:: Source information ::
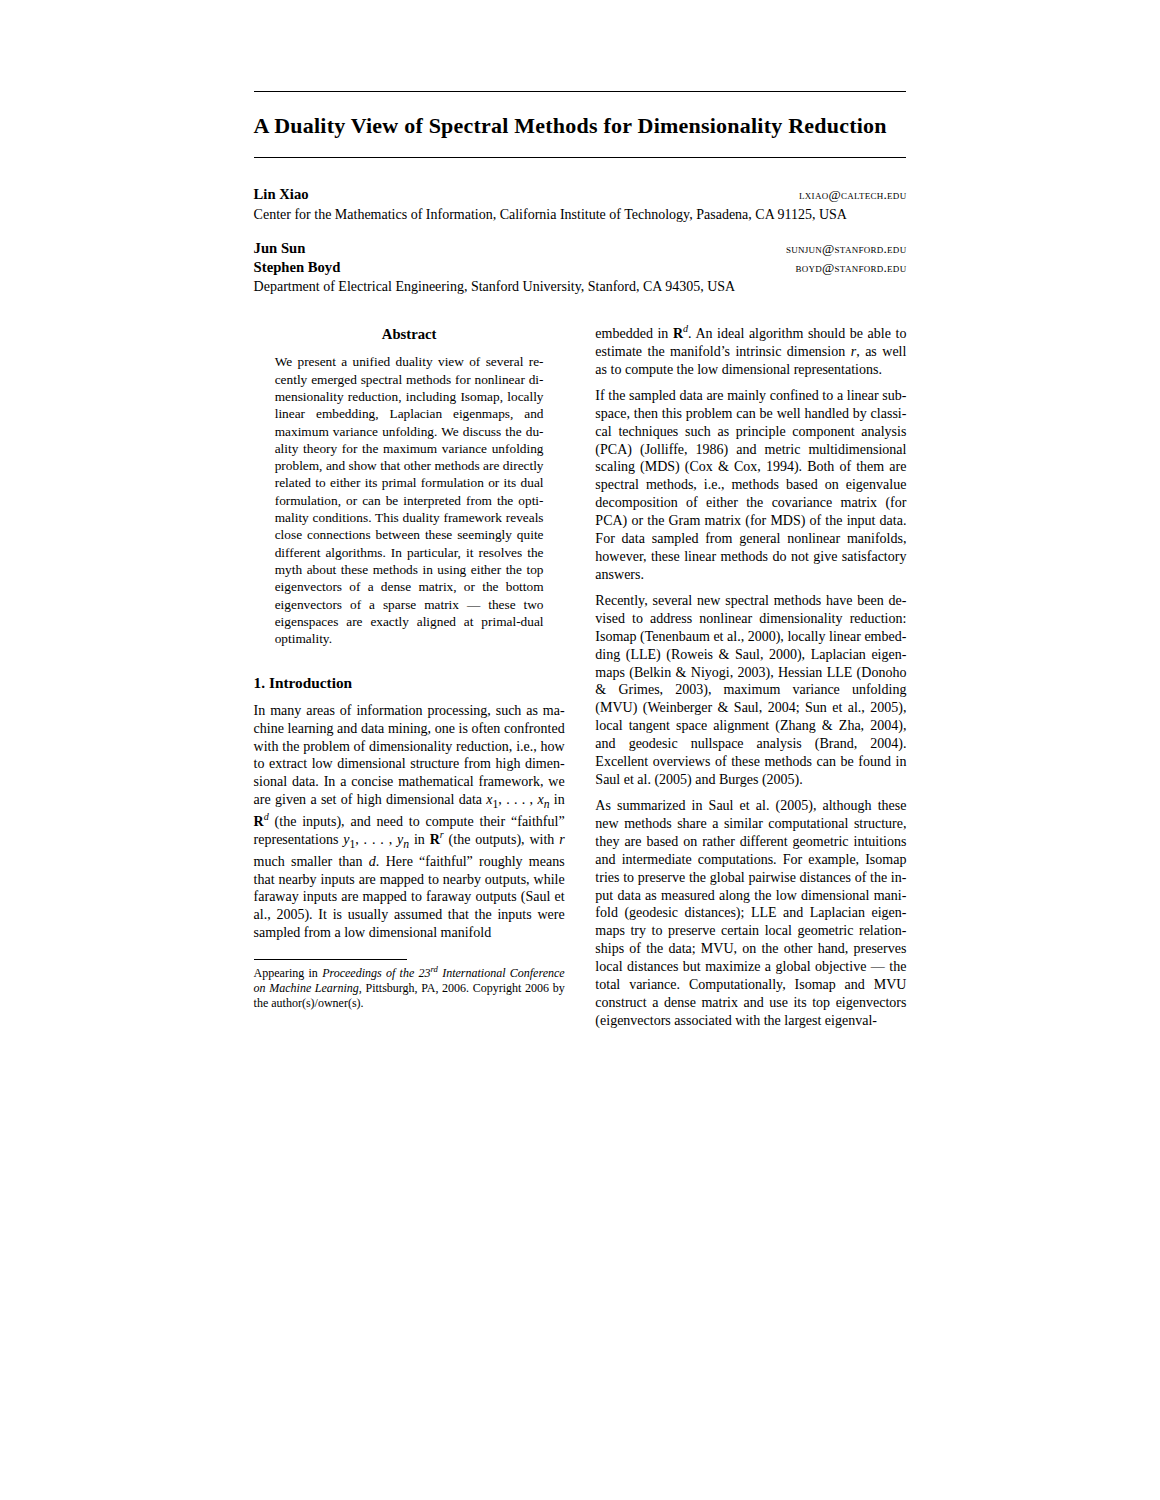A Duality View of Spectral Methods for Dimensionality Reduction
Lin Xiao lxiao@caltech.edu
Center for the Mathematics of Information, California Institute of Technology, Pasadena, CA 91125, USA
Jun Sun sunjun@stanford.edu
Stephen Boyd boyd@stanford.edu
Department of Electrical Engineering, Stanford University, Stanford, CA 94305, USA
Abstract
We present a unified duality view of several recently emerged spectral methods for nonlinear dimensionality reduction, including Isomap, locally linear embedding, Laplacian eigenmaps, and maximum variance unfolding. We discuss the duality theory for the maximum variance unfolding problem, and show that other methods are directly related to either its primal formulation or its dual formulation, or can be interpreted from the optimality conditions. This duality framework reveals close connections between these seemingly quite different algorithms. In particular, it resolves the myth about these methods in using either the top eigenvectors of a dense matrix, or the bottom eigenvectors of a sparse matrix — these two eigenspaces are exactly aligned at primal-dual optimality.
1. Introduction
In many areas of information processing, such as machine learning and data mining, one is often confronted with the problem of dimensionality reduction, i.e., how to extract low dimensional structure from high dimensional data. In a concise mathematical framework, we are given a set of high dimensional data x1, . . . , xn in Rd (the inputs), and need to compute their “faithful” representations y1, . . . , yn in Rr (the outputs), with r much smaller than d. Here “faithful” roughly means that nearby inputs are mapped to nearby outputs, while faraway inputs are mapped to faraway outputs (Saul et al., 2005). It is usually assumed that the inputs were sampled from a low dimensional manifold
Appearing in Proceedings of the 23rd International Conference on Machine Learning, Pittsburgh, PA, 2006. Copyright 2006 by the author(s)/owner(s).
embedded in Rd. An ideal algorithm should be able to estimate the manifold’s intrinsic dimension r, as well as to compute the low dimensional representations.
If the sampled data are mainly confined to a linear subspace, then this problem can be well handled by classical techniques such as principle component analysis (PCA) (Jolliffe, 1986) and metric multidimensional scaling (MDS) (Cox & Cox, 1994). Both of them are spectral methods, i.e., methods based on eigenvalue decomposition of either the covariance matrix (for PCA) or the Gram matrix (for MDS) of the input data. For data sampled from general nonlinear manifolds, however, these linear methods do not give satisfactory answers.
Recently, several new spectral methods have been devised to address nonlinear dimensionality reduction: Isomap (Tenenbaum et al., 2000), locally linear embedding (LLE) (Roweis & Saul, 2000), Laplacian eigenmaps (Belkin & Niyogi, 2003), Hessian LLE (Donoho & Grimes, 2003), maximum variance unfolding (MVU) (Weinberger & Saul, 2004; Sun et al., 2005), local tangent space alignment (Zhang & Zha, 2004), and geodesic nullspace analysis (Brand, 2004). Excellent overviews of these methods can be found in Saul et al. (2005) and Burges (2005).
As summarized in Saul et al. (2005), although these new methods share a similar computational structure, they are based on rather different geometric intuitions and intermediate computations. For example, Isomap tries to preserve the global pairwise distances of the input data as measured along the low dimensional manifold (geodesic distances); LLE and Laplacian eigenmaps try to preserve certain local geometric relationships of the data; MVU, on the other hand, preserves local distances but maximize a global objective — the total variance. Computationally, Isomap and MVU construct a dense matrix and use its top eigenvectors (eigenvectors associated with the largest eigenval-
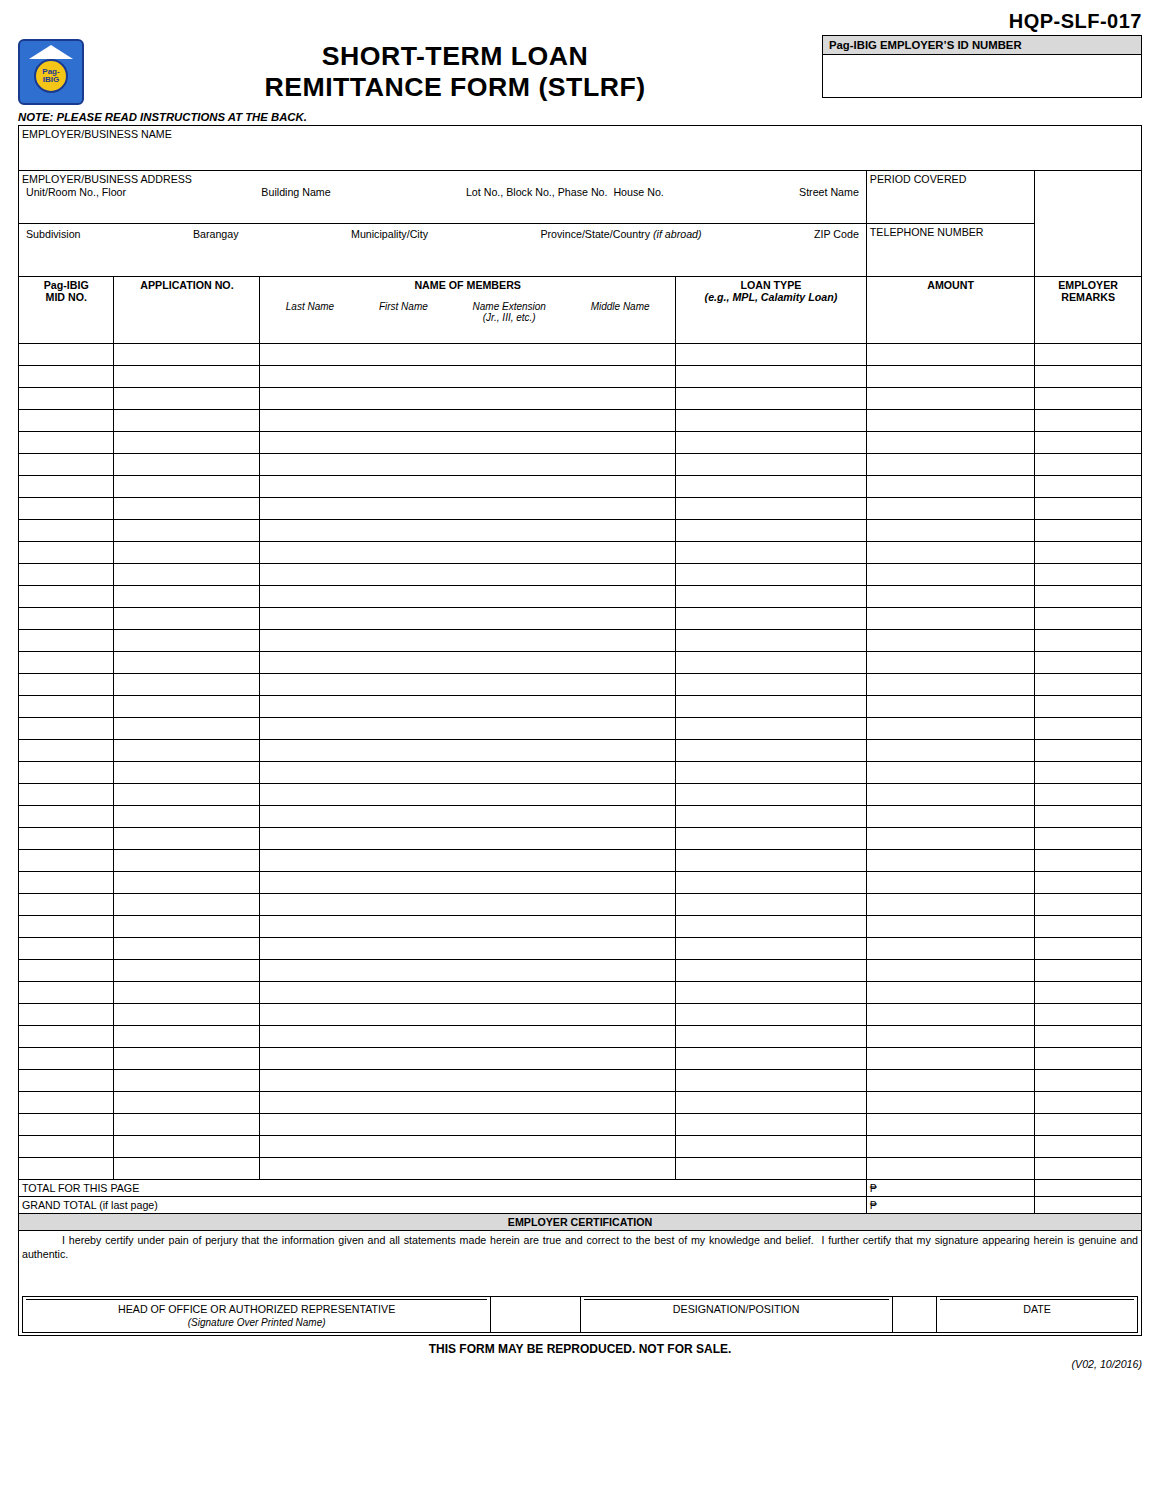HQP-SLF-017
Pag-
IBIG
SHORT-TERM LOAN
REMITTANCE FORM (STLRF)
Pag-IBIG EMPLOYER’S ID NUMBER
NOTE: PLEASE READ INSTRUCTIONS AT THE BACK.
| EMPLOYER/BUSINESS NAME |
| EMPLOYER/BUSINESS ADDRESS Unit/Room No., Floor Building Name Lot No., Block No., Phase No. House No. Street Name | PERIOD COVERED | |
| Subdivision Barangay Municipality/City Province/State/Country (if abroad) ZIP Code | TELEPHONE NUMBER |
| Pag-IBIG MID NO. | APPLICATION NO. | NAME OF MEMBERS Last Name First Name Name Extension (Jr., III, etc.) Middle Name | LOAN TYPE (e.g., MPL, Calamity Loan) | AMOUNT | EMPLOYER REMARKS |
| TOTAL FOR THIS PAGE | ₱ | |
| GRAND TOTAL (if last page) | ₱ | |
| EMPLOYER CERTIFICATION |
| I hereby certify under pain of perjury that the information given and all statements made herein are true and correct to the best of my knowledge and belief. I further certify that my signature appearing herein is genuine and authentic. / HEAD OF OFFICE OR AUTHORIZED REPRESENTATIVE (Signature Over Printed Name) / / DESIGNATION/POSITION / / DATE / |
THIS FORM MAY BE REPRODUCED. NOT FOR SALE.
(V02, 10/2016)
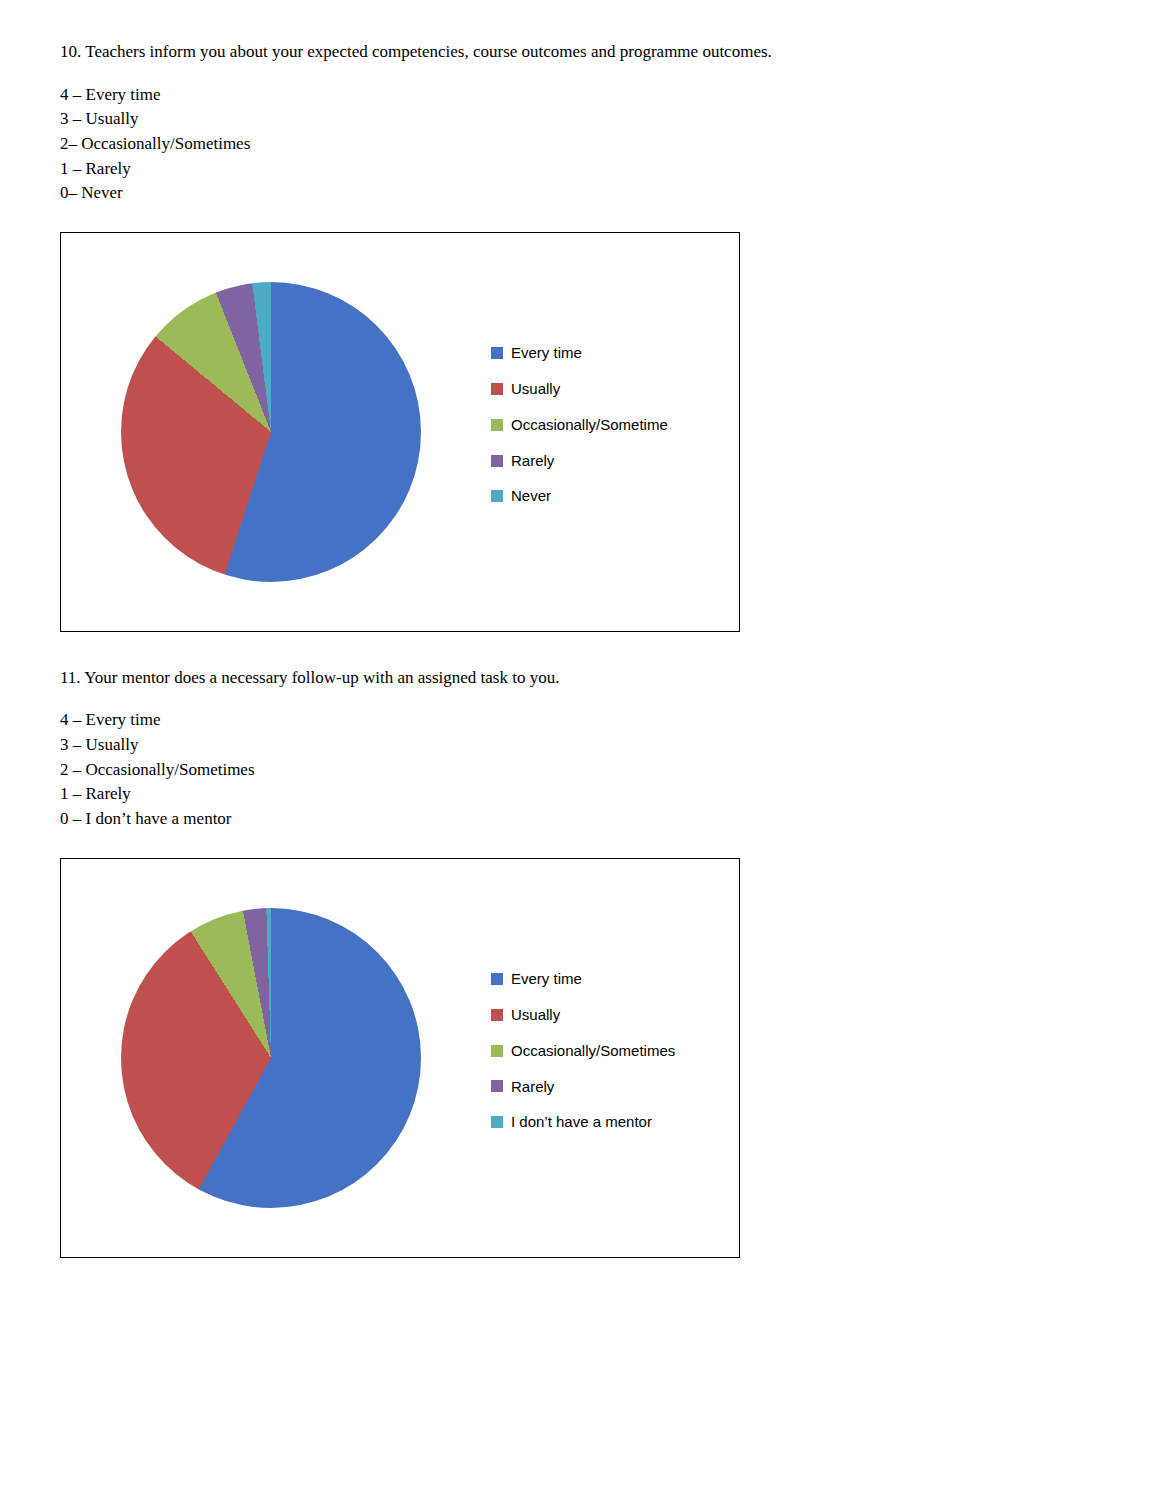10. Teachers inform you about your expected competencies, course outcomes and programme outcomes.
4 – Every time
3 – Usually
2– Occasionally/Sometimes
1 – Rarely
0– Never
Every time
Usually
Occasionally/Sometime
Rarely
Never
11. Your mentor does a necessary follow-up with an assigned task to you.
4 – Every time
3 – Usually
2 – Occasionally/Sometimes
1 – Rarely
0 – I don’t have a mentor
Every time
Usually
Occasionally/Sometimes
Rarely
I don’t have a mentor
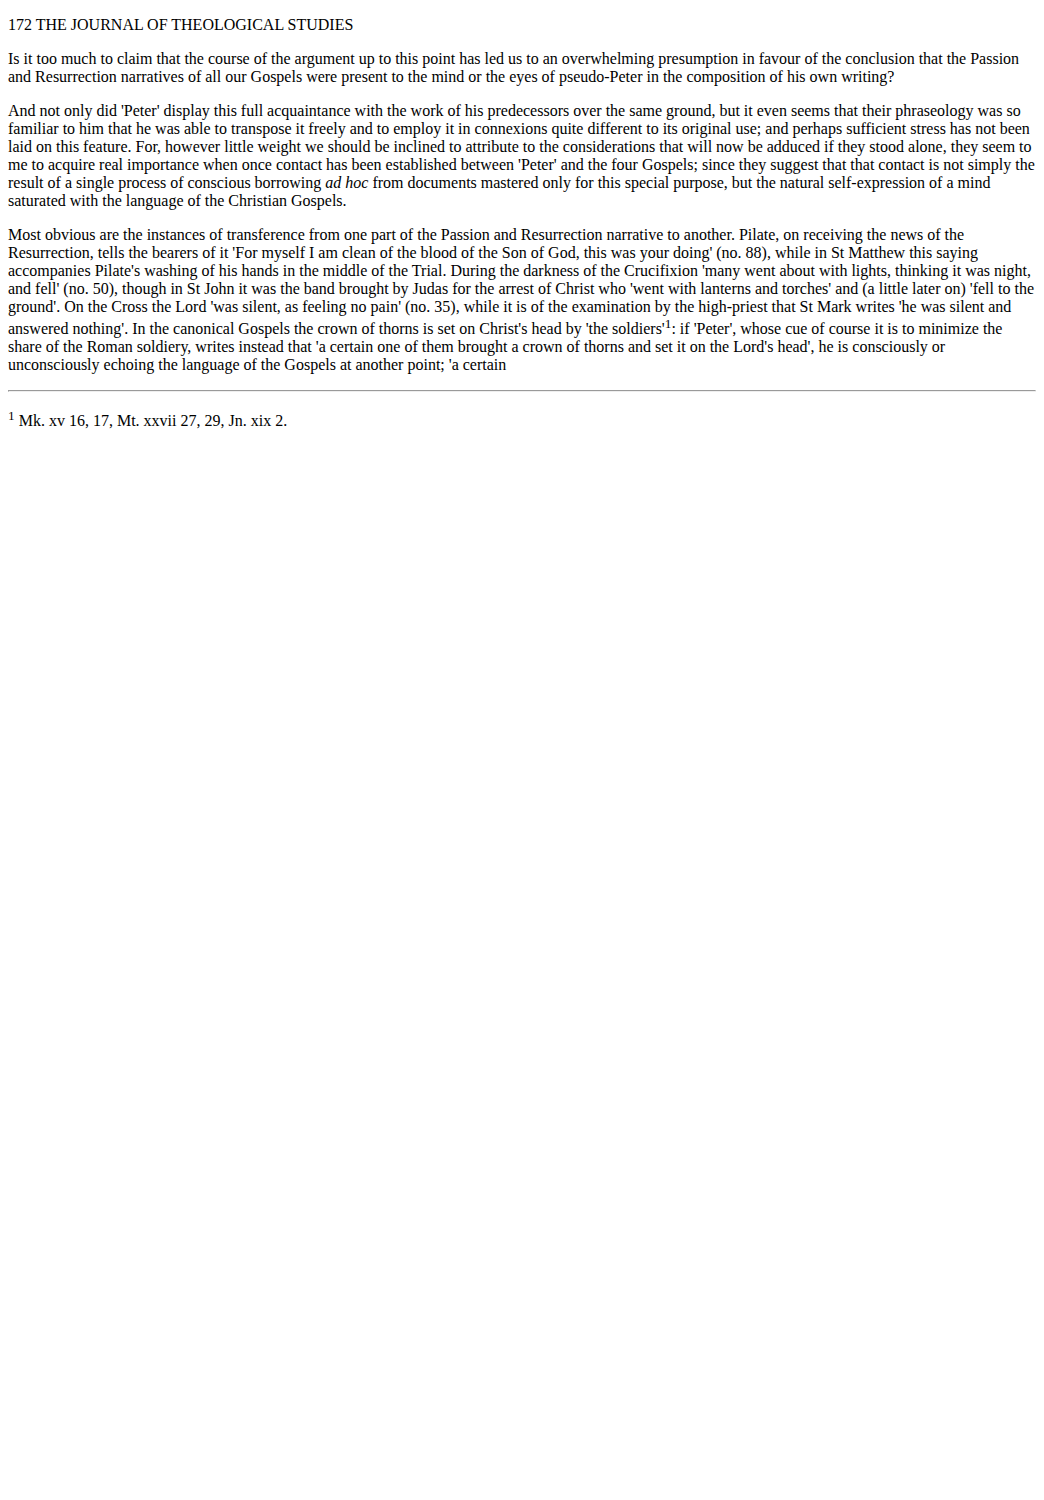172 THE JOURNAL OF THEOLOGICAL STUDIES
Is it too much to claim that the course of the argument up to this point has led us to an overwhelming presumption in favour of the conclusion that the Passion and Resurrection narratives of all our Gospels were present to the mind or the eyes of pseudo-Peter in the composition of his own writing?
And not only did 'Peter' display this full acquaintance with the work of his predecessors over the same ground, but it even seems that their phraseology was so familiar to him that he was able to transpose it freely and to employ it in connexions quite different to its original use; and perhaps sufficient stress has not been laid on this feature. For, however little weight we should be inclined to attribute to the considerations that will now be adduced if they stood alone, they seem to me to acquire real importance when once contact has been established between 'Peter' and the four Gospels; since they suggest that that contact is not simply the result of a single process of conscious borrowing ad hoc from documents mastered only for this special purpose, but the natural self-expression of a mind saturated with the language of the Christian Gospels.
Most obvious are the instances of transference from one part of the Passion and Resurrection narrative to another. Pilate, on receiving the news of the Resurrection, tells the bearers of it 'For myself I am clean of the blood of the Son of God, this was your doing' (no. 88), while in St Matthew this saying accompanies Pilate's washing of his hands in the middle of the Trial. During the darkness of the Crucifixion 'many went about with lights, thinking it was night, and fell' (no. 50), though in St John it was the band brought by Judas for the arrest of Christ who 'went with lanterns and torches' and (a little later on) 'fell to the ground'. On the Cross the Lord 'was silent, as feeling no pain' (no. 35), while it is of the examination by the high-priest that St Mark writes 'he was silent and answered nothing'. In the canonical Gospels the crown of thorns is set on Christ's head by 'the soldiers'1: if 'Peter', whose cue of course it is to minimize the share of the Roman soldiery, writes instead that 'a certain one of them brought a crown of thorns and set it on the Lord's head', he is consciously or unconsciously echoing the language of the Gospels at another point; 'a certain
1 Mk. xv 16, 17, Mt. xxvii 27, 29, Jn. xix 2.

:: Directions for this task ::
From the records above, copy every line that includes the word "BUSINESS".

:: Result ::
| EMPLOYER/BUSINESS NAME |
| EMPLOYER/BUSINESS ADDRESS Unit/Room No., Floor Building Name Lot No., Block No., Phase No. House No. Street Name | PERIOD COVERED | |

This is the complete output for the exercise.